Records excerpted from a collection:

++++++

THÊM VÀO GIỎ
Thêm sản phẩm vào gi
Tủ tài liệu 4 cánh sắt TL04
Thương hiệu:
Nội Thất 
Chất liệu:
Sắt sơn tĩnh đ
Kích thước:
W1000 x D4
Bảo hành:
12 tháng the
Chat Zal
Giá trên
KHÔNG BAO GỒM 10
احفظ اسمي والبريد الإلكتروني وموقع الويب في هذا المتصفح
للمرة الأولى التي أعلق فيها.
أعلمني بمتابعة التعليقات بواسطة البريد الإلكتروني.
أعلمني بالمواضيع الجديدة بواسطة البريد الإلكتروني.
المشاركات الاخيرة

++++++

__WORK REQUIRED__:
Starting from the data above, filter for lines with "أعلمني" and copy each one.

__OUTPUT__:
أعلمني بمتابعة التعليقات بواسطة البريد الإلكتروني.
أعلمني بالمواضيع الجديدة بواسطة البريد الإلكتروني.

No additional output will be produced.